I’m not complaining. With hard rock it rarely matters who’s in the band as long as the brand is healthy. If the songs are played well, if the performances are dynamic, if the crowd are behind the group, it can be one original member plus five people recruited from Britain’s Got Talent and still be terrific. That’s a lesson I learned last summer, when after writing here that AC/DC should call it a day following the enforced departures of Malcolm Young and Brian Johnson, I saw the band with Axl Rose fronting them – and thought they were spectacular. Perhaps even better than they had been with Johnson.

There are plenty of other examples of bands who’ve rotated members with alacrity: Deep Purple, Iron Maiden, Whitesnake and Thin Lizzy. Even Def Leppard, who were adamant they couldn’t carry on without Rick Allen after the drummer lost an arm, have spent the past 30 years with different guitarists.

Metal and hard rock are unusually good at subsuming band to brand. It’s hard, for example, to imagine Coldplay still being Coldplay if it was Will Champion and Guy Berryman plus two. Or U2, even with Bono in place, if there were three rotating replacements behind him. Kraftwerk have managed it – Ralf Hutter is the only member predating 1990 – largely because they had dispensed with the notion of the individual long before the other members of the classic quartet began to depart. They were Die Mensch-Maschine back in 1978. Sugababes managed the feat of replacing all their original members, though few view that final lineup with much affection.

Why, though, are hard rock and metal fans so willing to embrace the brand over its human components? I suspect it is tied in to the intense tribal loyalty and sense of us-against-them that heavy rock engenders. That’s the loyalty that still leads people, 40 or so years after the habit first became commonplace, to sew band patches all over their denim.

Those patches on the jackets contain another crucial element of the brand identity: the logos. More than any other style of music, metal celebrates the logo. It’s noticeable that, since reviving Rainbow, Ritchie Blackmore has used none of the nondescript typography of most Rainbow records, choosing instead the memorable gothic script that featured on only three albums but which most fans think of as the classic Rainbow logo from the classic Rainbow lineup.

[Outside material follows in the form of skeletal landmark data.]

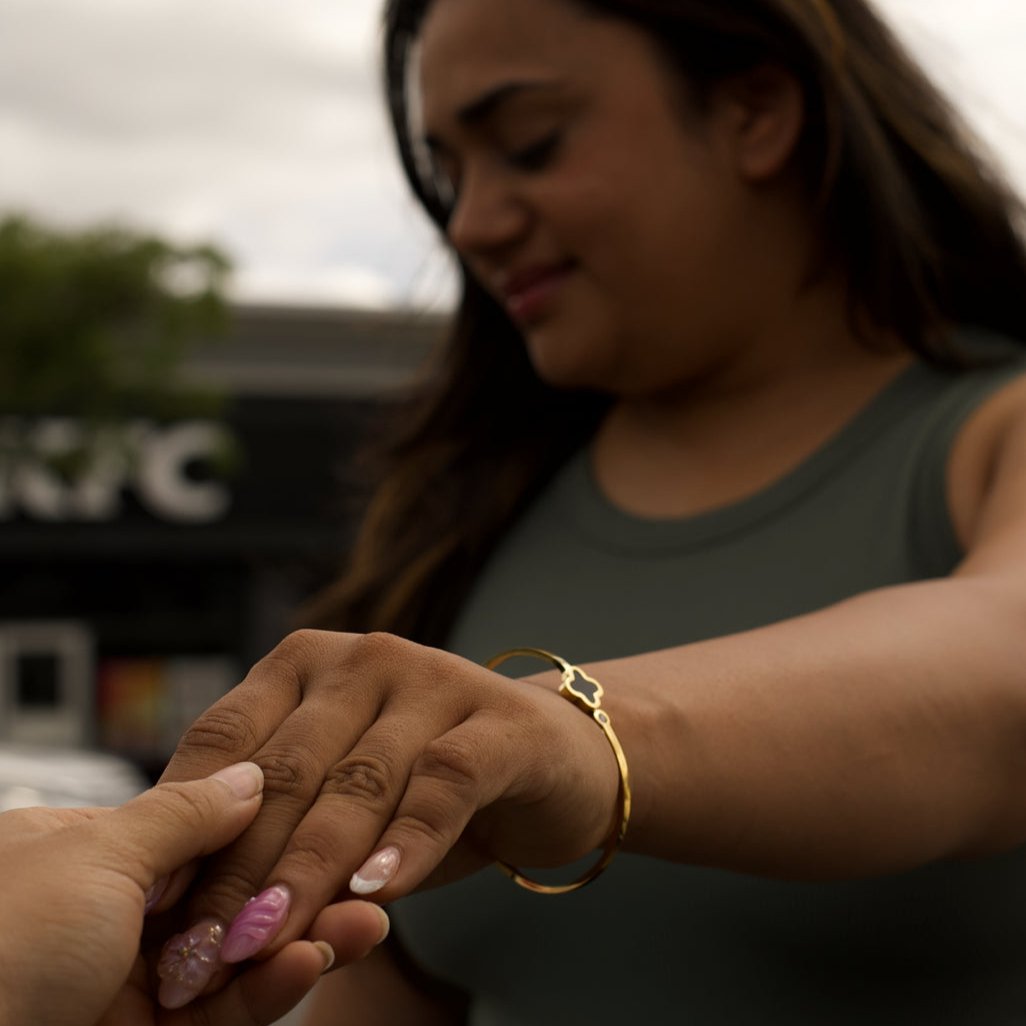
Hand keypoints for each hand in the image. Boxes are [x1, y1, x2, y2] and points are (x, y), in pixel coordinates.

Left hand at [0, 762, 389, 1025]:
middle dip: (297, 883)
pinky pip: (220, 1012)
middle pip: (226, 891)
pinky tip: (311, 962)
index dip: (264, 821)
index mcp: (82, 849)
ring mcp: (126, 982)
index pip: (196, 827)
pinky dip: (267, 988)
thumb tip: (251, 774)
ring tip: (365, 922)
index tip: (328, 810)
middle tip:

However, there’s a third element to all of this. You’ll often hear heavy bands talking about their bond with their audience, about everyone being family, and how they are a people’s band. It doesn’t matter whether or not the bands themselves believe that; what’s important is that the fans believe it. A great rock gig is as much about the communion of the fans, the sense of gathering and unity, as it is about what’s happening on stage. That’s why the metal festival at Donington Park in Leicestershire, under whatever name it operates, is considered some sort of sacred pilgrimage by bands and fans.

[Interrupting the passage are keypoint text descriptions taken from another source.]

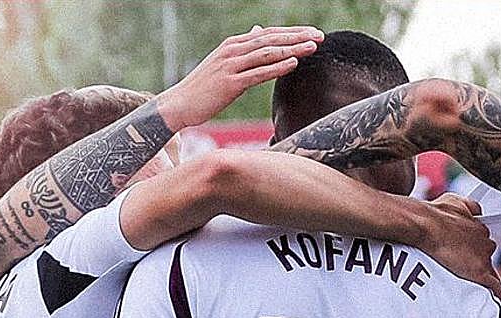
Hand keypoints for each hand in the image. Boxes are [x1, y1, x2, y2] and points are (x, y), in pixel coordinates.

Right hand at [162, 26, 323, 128]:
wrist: (180, 104)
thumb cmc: (204, 88)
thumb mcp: (224, 62)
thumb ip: (244, 48)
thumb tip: (258, 31)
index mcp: (233, 44)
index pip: (268, 33)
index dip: (291, 32)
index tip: (312, 33)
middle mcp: (233, 50)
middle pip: (271, 39)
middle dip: (297, 36)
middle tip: (320, 36)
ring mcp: (231, 66)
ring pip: (267, 53)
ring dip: (292, 48)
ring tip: (313, 47)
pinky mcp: (230, 83)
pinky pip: (258, 73)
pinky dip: (277, 67)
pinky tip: (293, 64)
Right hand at [416, 194, 500, 304]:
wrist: (427, 225)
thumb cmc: (436, 214)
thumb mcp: (455, 201)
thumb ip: (469, 206)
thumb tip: (477, 210)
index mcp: (479, 227)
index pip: (483, 241)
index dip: (475, 248)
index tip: (468, 253)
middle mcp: (485, 242)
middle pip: (487, 255)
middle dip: (477, 260)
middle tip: (463, 267)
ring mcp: (483, 258)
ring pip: (491, 270)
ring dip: (484, 275)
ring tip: (476, 285)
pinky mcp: (479, 273)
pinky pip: (496, 287)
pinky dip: (500, 294)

Once the band is no more important than its fans, it’s a short step to realising that whoever happens to be on stage playing an instrument is not crucial to the success of the group. That the brand is bigger than the band. All of which is why I’m not that fussed who exactly I’ll be watching – I hope – on Friday and Saturday. They will still be Guns N’ Roses and Rainbow, no matter what the lineups are.